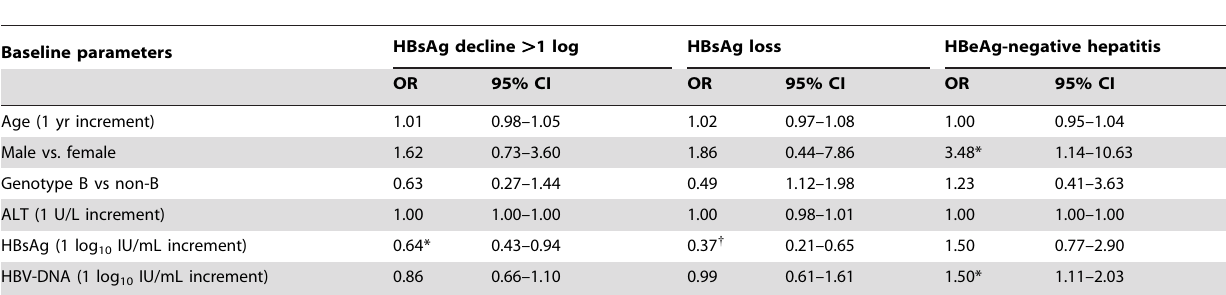
Table 4. Predictors for HBsAg decline . 1 log at end-of-follow-up, HBsAg loss and HBeAg-negative hepatitis by multivariate analysis.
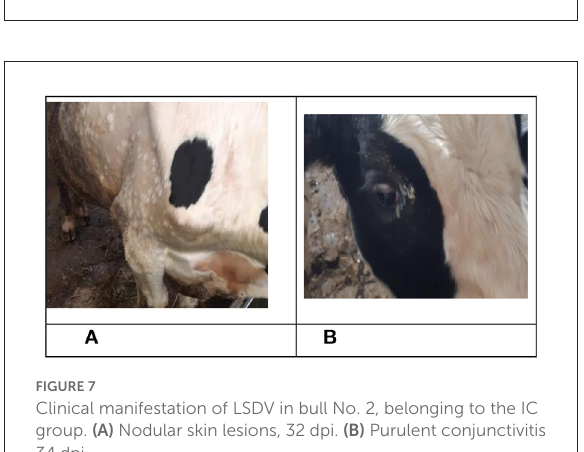
FIGURE7 Clinical manifestation of LSDV in bull No. 2, belonging to the IC group. (A) Nodular skin lesions, 32 dpi. (B) Purulent conjunctivitis 34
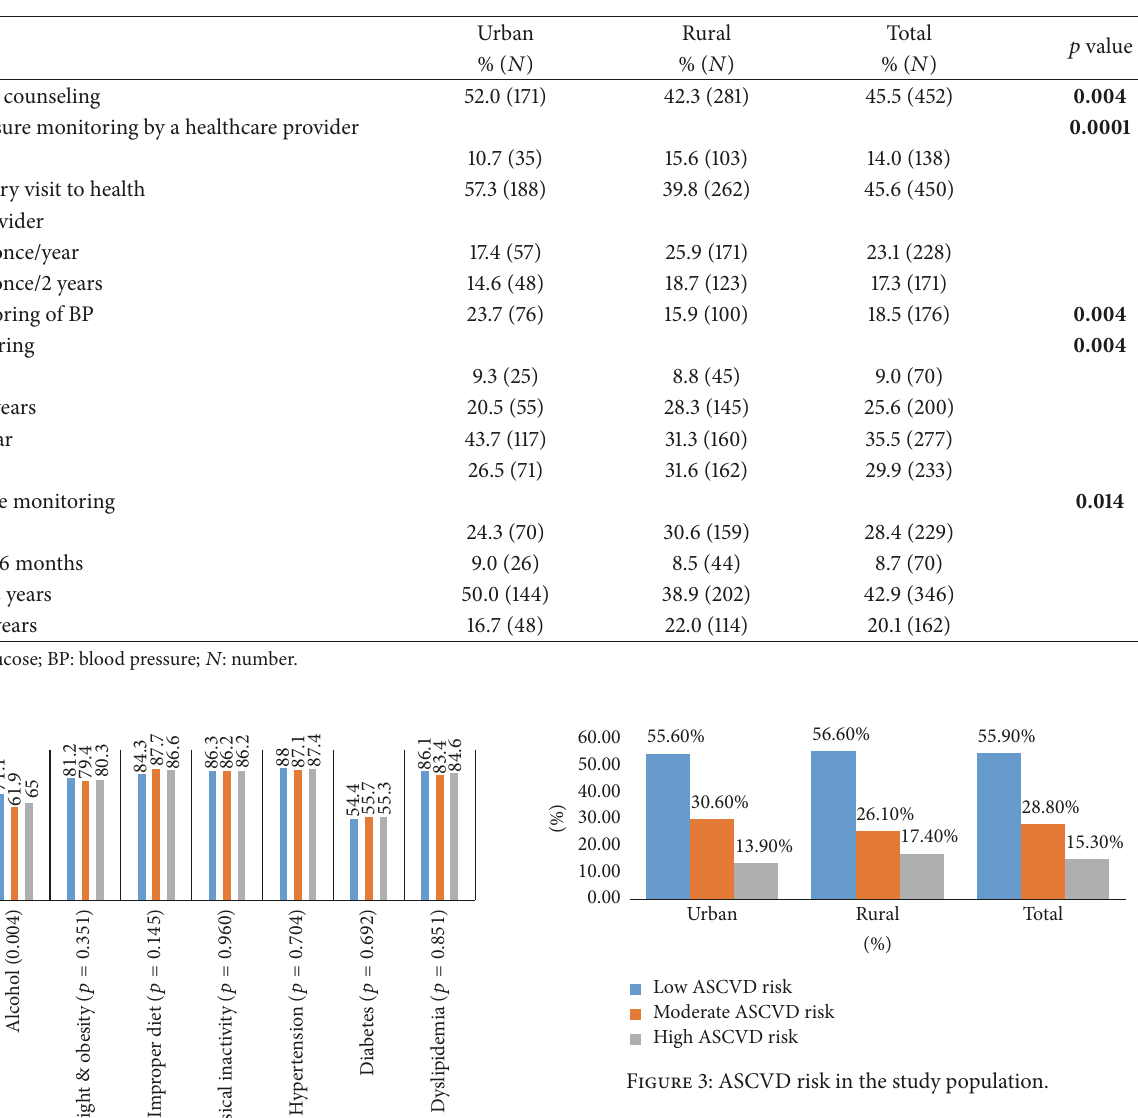
Table 5: Counseling and monitoring parameters at baseline.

◆ **WORK TO COMPLETE**
Please copy each line of the material that has the string "Table" somewhere in it.

◆ **SOLUTION FOR THIS TASK**
Table 4. Predictors for HBsAg decline . 1 log at end-of-follow-up, HBsAg loss and HBeAg-negative hepatitis by multivariate analysis.
Table 5: Counseling and monitoring parameters at baseline.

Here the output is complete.